Your goal:
Take each line in the entries below that holds "lines" and show it.

BEGIN Dataset records

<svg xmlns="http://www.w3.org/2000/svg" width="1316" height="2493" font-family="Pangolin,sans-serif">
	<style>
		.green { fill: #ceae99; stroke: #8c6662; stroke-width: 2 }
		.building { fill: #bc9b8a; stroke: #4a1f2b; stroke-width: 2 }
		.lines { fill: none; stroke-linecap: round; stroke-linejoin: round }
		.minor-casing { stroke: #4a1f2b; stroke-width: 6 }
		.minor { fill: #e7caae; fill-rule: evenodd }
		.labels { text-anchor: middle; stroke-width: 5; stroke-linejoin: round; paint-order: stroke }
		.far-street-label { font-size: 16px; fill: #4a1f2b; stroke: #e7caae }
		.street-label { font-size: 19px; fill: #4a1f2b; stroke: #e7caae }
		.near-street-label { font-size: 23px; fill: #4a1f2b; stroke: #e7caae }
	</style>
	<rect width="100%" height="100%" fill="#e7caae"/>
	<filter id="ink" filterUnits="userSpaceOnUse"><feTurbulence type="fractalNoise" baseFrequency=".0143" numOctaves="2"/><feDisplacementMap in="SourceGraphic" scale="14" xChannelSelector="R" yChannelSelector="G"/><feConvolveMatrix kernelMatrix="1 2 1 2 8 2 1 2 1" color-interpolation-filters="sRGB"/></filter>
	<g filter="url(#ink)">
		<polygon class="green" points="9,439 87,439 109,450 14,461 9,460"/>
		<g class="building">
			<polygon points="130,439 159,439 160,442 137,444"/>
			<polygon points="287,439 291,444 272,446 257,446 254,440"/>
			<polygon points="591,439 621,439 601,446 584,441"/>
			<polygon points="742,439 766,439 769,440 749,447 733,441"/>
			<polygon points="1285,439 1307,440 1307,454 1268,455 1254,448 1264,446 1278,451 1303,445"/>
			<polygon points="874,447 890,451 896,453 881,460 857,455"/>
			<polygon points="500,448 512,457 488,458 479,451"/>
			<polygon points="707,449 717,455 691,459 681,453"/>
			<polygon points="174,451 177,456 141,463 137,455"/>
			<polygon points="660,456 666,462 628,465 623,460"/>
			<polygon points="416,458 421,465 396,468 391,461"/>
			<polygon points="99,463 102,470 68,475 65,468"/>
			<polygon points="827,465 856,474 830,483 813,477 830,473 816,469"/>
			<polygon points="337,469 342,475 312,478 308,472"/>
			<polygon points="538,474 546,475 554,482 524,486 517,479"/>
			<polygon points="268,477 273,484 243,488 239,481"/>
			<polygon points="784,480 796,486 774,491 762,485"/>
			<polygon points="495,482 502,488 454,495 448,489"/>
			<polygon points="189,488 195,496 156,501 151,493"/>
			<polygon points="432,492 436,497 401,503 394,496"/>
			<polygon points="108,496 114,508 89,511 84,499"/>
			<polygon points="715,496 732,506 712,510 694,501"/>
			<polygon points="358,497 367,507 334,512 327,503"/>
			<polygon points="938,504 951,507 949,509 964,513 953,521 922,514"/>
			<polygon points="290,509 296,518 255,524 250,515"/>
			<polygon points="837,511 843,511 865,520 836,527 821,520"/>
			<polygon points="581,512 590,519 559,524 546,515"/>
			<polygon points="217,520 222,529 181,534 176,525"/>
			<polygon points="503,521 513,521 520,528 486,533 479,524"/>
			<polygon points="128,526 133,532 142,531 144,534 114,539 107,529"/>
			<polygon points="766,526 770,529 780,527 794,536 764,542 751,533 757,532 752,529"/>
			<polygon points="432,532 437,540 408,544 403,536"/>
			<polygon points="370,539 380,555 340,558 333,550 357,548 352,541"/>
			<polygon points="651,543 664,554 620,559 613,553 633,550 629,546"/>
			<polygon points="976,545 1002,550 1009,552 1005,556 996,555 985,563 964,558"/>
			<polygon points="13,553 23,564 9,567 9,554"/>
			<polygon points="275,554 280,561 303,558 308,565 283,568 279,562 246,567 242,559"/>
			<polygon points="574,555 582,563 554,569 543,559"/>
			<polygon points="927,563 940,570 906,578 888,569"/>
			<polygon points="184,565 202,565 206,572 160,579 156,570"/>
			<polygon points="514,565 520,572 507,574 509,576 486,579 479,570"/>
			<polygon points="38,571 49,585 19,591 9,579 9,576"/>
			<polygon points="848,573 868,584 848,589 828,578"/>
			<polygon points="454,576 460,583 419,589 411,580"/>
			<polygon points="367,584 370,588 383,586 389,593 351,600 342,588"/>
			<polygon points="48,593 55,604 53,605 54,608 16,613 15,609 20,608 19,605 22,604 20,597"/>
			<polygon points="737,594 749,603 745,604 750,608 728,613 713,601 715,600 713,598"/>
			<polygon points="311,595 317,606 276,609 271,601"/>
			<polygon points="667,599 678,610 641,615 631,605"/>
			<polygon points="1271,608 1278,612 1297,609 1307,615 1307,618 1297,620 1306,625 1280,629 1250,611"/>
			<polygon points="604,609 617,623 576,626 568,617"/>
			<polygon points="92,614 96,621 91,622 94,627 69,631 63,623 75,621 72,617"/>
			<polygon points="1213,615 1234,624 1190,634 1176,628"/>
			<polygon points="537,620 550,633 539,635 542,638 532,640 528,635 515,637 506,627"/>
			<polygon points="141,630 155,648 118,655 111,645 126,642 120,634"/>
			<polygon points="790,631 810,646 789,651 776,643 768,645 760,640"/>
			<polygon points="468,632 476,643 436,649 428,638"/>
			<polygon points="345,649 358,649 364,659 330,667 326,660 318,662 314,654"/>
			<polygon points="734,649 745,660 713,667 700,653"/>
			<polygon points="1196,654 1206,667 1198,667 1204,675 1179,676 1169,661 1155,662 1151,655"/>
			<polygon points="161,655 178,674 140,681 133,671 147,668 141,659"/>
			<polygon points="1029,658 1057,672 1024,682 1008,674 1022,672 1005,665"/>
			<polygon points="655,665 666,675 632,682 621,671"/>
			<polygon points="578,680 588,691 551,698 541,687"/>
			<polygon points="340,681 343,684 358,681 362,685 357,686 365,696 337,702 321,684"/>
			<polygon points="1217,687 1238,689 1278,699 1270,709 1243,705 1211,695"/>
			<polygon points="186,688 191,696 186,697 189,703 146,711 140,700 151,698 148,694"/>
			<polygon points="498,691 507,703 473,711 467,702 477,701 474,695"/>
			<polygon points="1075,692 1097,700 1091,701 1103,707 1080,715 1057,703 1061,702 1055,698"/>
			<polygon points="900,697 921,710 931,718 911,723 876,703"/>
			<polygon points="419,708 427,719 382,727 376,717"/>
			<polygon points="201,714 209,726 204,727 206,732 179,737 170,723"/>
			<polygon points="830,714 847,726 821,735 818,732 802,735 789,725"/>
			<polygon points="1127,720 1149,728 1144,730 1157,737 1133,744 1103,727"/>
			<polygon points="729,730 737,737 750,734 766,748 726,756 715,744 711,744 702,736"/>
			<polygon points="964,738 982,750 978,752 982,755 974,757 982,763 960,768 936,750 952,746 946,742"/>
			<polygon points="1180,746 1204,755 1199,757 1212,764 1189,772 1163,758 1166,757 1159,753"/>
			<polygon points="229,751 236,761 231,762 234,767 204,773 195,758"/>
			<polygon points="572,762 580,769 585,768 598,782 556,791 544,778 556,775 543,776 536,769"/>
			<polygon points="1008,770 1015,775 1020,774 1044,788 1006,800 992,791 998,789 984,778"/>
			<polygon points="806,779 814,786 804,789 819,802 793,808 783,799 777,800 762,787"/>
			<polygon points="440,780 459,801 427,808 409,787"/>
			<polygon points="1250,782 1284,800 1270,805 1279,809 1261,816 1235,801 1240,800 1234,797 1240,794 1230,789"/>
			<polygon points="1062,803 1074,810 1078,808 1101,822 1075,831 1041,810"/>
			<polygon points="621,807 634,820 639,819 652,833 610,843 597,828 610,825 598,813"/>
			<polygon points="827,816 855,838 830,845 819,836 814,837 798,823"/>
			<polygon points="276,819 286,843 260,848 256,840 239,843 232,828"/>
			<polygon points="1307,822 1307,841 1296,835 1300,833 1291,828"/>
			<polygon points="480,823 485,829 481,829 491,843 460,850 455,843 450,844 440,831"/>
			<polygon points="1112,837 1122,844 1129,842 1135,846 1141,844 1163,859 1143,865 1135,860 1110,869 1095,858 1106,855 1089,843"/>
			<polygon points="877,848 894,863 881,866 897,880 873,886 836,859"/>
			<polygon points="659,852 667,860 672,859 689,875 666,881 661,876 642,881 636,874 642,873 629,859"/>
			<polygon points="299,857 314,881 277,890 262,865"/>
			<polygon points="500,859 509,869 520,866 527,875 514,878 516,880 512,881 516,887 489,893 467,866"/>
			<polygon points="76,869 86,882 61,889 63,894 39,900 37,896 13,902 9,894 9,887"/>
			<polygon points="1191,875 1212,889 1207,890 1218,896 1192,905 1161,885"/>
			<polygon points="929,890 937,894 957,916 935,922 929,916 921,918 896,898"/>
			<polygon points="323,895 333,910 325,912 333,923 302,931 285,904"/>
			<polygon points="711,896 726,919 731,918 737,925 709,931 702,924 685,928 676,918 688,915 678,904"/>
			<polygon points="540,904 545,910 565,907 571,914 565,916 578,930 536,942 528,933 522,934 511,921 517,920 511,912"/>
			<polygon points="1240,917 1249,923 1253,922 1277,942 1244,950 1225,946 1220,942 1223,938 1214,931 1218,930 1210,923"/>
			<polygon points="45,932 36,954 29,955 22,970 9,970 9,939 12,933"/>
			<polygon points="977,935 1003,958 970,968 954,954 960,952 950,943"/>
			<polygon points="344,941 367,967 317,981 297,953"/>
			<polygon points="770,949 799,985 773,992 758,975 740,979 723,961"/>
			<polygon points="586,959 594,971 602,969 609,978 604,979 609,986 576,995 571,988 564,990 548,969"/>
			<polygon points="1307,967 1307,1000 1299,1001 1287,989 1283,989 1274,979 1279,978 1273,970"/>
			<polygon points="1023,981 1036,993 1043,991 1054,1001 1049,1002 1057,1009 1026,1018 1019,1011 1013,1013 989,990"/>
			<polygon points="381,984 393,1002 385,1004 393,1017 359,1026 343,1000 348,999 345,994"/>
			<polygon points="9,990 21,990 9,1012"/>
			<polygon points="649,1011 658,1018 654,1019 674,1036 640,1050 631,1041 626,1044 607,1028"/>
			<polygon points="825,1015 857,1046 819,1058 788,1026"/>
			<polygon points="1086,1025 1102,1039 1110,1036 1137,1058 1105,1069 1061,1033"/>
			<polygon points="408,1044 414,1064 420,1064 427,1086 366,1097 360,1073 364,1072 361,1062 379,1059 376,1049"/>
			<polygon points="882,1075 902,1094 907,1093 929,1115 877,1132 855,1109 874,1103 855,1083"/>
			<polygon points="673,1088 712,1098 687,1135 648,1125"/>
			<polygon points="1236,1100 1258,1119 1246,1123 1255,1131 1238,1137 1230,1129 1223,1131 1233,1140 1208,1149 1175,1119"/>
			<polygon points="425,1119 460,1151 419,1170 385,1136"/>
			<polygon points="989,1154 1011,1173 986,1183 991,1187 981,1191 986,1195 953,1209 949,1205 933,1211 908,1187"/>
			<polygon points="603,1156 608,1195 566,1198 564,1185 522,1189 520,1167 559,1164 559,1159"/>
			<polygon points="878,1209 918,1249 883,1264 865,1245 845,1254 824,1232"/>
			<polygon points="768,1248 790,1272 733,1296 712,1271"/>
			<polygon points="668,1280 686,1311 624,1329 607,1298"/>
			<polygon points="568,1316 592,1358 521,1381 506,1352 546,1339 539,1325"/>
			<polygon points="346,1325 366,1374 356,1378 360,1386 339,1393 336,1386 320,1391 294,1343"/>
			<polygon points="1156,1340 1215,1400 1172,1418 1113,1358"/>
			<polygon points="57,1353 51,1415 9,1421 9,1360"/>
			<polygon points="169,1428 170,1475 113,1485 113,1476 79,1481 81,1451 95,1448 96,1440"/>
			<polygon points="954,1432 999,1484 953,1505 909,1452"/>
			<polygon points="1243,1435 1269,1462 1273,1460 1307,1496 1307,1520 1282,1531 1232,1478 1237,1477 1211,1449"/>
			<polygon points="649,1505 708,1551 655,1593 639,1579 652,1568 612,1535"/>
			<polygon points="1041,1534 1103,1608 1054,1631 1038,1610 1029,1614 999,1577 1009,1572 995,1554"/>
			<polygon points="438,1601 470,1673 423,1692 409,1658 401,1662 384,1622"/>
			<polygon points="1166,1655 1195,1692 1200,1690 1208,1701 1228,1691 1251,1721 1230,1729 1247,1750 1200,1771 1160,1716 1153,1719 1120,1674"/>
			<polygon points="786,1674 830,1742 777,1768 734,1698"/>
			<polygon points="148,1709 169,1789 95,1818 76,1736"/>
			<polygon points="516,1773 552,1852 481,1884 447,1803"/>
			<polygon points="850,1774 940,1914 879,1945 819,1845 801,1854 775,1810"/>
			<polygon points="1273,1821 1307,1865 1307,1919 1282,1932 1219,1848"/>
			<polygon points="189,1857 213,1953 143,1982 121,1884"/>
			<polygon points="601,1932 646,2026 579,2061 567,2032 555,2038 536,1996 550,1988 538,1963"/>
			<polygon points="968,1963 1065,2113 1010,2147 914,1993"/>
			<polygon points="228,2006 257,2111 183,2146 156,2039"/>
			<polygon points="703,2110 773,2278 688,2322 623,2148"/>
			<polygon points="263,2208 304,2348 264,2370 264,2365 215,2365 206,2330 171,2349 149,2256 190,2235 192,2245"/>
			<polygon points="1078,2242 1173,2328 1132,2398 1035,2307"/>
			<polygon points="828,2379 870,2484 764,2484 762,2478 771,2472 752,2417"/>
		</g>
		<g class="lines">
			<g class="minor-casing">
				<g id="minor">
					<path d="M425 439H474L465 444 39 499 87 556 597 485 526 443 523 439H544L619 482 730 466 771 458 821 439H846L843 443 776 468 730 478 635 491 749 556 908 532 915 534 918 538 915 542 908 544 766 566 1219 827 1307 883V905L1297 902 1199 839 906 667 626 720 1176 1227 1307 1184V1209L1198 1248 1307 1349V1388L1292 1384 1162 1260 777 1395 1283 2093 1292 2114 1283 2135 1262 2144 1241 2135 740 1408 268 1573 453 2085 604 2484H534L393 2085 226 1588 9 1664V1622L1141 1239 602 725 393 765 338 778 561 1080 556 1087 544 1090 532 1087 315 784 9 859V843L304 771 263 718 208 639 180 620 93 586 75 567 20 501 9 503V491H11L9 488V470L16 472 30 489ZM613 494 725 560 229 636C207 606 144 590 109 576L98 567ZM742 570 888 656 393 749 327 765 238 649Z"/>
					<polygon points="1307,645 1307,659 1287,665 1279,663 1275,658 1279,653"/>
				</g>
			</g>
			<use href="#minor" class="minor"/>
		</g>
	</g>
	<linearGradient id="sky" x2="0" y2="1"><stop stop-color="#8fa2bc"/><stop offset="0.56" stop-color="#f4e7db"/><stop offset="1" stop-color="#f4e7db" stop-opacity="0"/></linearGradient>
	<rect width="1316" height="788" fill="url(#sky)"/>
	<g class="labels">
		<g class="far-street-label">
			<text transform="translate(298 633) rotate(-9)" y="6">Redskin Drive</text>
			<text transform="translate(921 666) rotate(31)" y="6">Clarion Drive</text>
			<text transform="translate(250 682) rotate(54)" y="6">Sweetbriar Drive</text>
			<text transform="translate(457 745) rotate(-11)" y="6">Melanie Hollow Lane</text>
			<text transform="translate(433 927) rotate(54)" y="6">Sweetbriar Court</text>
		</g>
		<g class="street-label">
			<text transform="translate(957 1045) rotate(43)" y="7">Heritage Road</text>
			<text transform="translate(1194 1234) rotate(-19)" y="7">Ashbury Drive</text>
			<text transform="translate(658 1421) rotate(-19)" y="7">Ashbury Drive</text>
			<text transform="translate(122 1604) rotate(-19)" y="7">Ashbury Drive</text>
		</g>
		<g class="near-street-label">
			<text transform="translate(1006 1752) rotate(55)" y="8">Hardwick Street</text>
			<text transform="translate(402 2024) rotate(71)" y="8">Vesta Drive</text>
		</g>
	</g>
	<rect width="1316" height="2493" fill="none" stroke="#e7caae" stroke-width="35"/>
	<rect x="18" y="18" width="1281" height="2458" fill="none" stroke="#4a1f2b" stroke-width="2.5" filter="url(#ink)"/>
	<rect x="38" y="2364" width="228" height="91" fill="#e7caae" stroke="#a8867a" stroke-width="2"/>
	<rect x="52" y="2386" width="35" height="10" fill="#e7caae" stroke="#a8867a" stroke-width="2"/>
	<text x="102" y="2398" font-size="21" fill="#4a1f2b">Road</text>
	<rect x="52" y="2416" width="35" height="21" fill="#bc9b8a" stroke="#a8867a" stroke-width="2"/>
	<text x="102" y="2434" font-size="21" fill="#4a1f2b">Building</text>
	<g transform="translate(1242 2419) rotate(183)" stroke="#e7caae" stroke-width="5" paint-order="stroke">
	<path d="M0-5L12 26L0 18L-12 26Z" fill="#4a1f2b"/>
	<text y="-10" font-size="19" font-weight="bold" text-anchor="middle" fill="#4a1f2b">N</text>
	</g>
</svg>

END Dataset records

Task result:
		.lines { fill: none; stroke-linecap: round; stroke-linejoin: round }
		<g class="lines">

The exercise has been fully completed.